Linux as gateway with VLANs failing for local network

Question

We have a private VLAN being routed out from a host connected both to it and to our public network. Hosts on the private VLAN have the private IP address of the gateway host (10.2.2.82) set as their default gateway. This works fine to reach almost all hosts on the internet, with the exception of those on the same network as the gateway machine.

Here's the setup on the gateway host:

[root@gateway ~]# ip rule show
0:  from all lookup local 
32764:  from 10.2.2.0/24 lookup private 
32765:  from 1.2.3.0/24 lookup public 
32766:  from all lookup main 
32767:  from all lookup default 

[root@gateway ~]# ip route show table public
1.2.3.0/24 dev eth0  scope link 
default via 1.2.3.1 dev eth0 

[root@gateway ~]# ip route show table private
10.2.2.0/24 dev eth0.200  scope link 

It also has the standard NAT MASQUERADE setup.

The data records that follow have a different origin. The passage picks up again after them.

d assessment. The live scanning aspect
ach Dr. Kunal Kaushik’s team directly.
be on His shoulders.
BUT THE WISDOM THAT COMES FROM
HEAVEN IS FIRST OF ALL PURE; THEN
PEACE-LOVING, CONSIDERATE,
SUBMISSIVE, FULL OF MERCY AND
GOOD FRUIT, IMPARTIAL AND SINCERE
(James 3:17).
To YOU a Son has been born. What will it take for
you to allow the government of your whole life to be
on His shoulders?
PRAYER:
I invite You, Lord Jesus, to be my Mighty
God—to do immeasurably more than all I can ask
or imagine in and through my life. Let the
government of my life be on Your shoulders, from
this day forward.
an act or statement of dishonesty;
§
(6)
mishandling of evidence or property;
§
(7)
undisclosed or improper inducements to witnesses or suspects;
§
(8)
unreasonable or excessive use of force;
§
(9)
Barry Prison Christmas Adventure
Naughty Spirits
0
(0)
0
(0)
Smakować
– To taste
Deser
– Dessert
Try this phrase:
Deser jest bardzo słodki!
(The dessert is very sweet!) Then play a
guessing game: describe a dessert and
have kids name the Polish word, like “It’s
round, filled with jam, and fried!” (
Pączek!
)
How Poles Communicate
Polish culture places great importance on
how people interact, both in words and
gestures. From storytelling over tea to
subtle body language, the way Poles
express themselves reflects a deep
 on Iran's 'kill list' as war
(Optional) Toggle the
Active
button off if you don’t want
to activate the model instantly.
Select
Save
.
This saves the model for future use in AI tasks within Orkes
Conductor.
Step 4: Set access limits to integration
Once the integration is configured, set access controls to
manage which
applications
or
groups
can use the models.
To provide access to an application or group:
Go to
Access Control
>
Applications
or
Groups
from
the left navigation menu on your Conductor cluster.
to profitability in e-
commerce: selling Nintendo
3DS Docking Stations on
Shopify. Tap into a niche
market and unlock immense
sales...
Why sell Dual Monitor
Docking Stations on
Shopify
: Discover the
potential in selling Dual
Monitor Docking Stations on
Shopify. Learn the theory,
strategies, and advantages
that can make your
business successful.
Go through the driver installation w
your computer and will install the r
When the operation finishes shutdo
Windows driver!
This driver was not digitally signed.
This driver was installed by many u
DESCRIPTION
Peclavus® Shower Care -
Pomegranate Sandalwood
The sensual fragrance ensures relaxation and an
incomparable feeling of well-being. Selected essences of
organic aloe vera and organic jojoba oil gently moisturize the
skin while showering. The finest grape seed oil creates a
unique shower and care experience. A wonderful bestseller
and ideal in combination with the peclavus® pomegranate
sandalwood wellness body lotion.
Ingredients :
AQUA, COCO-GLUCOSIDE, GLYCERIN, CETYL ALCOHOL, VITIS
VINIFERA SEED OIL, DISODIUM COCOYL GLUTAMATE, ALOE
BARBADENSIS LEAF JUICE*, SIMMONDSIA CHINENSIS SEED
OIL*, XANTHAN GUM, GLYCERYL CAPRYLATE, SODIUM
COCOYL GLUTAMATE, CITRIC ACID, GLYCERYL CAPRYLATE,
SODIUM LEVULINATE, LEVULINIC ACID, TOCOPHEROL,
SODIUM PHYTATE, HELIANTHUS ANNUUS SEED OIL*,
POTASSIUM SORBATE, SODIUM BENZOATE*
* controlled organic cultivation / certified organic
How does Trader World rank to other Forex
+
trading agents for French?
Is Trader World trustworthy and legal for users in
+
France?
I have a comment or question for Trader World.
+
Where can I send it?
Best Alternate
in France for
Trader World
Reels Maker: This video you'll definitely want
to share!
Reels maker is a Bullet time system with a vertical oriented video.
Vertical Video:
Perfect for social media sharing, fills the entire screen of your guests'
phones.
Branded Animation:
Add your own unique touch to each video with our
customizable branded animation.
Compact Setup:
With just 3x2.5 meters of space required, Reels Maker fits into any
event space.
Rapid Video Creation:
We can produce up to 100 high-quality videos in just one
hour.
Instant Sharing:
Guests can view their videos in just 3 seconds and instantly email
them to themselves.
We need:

A bit of tcpdumping pings shows that for hosts that are reachable, packets are seen arriving at the gateway, then leaving the gateway with appropriately changed source address, then the return packets are seen doing the reverse. Pings to hosts on the same subnet as the gateway machine are seen arriving at the gateway host but stopping there.

I've tried ip route add default via 1.2.3.1 dev eth0 table private but it doesn't seem to help.

Here's the output from a private machine:

[root@internal /]# ping -c 1 10.2.2.82
PING 10.2.2.82 (10.2.2.82) 56(84) bytes of data.
64 bytes from 10.2.2.82: icmp_seq=1 ttl=64 time=0.217 ms
--- 10.2.2.82 ping statistics ---
1 packets transmitted, 1 received, 0% packet loss, time 0ms
rtt min/avg/max/mdev = 0.214/0.214/0.214/0.000 ms

[root@internal /]# ping -c 1 8.8.8.8
PING 8.8.8.8 (8.8.8.8) 56(84) bytes of data.
64 bytes from 8.8.8.8: icmp_seq=1 ttl=49 time=15.5 ms
--- 8.8.8.8 ping statistics ---
1 packets transmitted, 1 received, 0% packet loss, time 15ms
rtt min/avg/max/mdev = 15.471/15.471/15.471/0.000 ms

[root@internal /]# ping -c 1 1.2.3.1
PING 1.2.3.1 (1.2.3.1) 56(84) bytes of data.
--- 1.2.3.1 ping statistics ---
1 packets transmitted, 0 received, 100% packet loss, time 10000ms

What are we missing to make the private VLAN hosts able to ping those on the same subnet (1.2.3.0/24) as the gateway?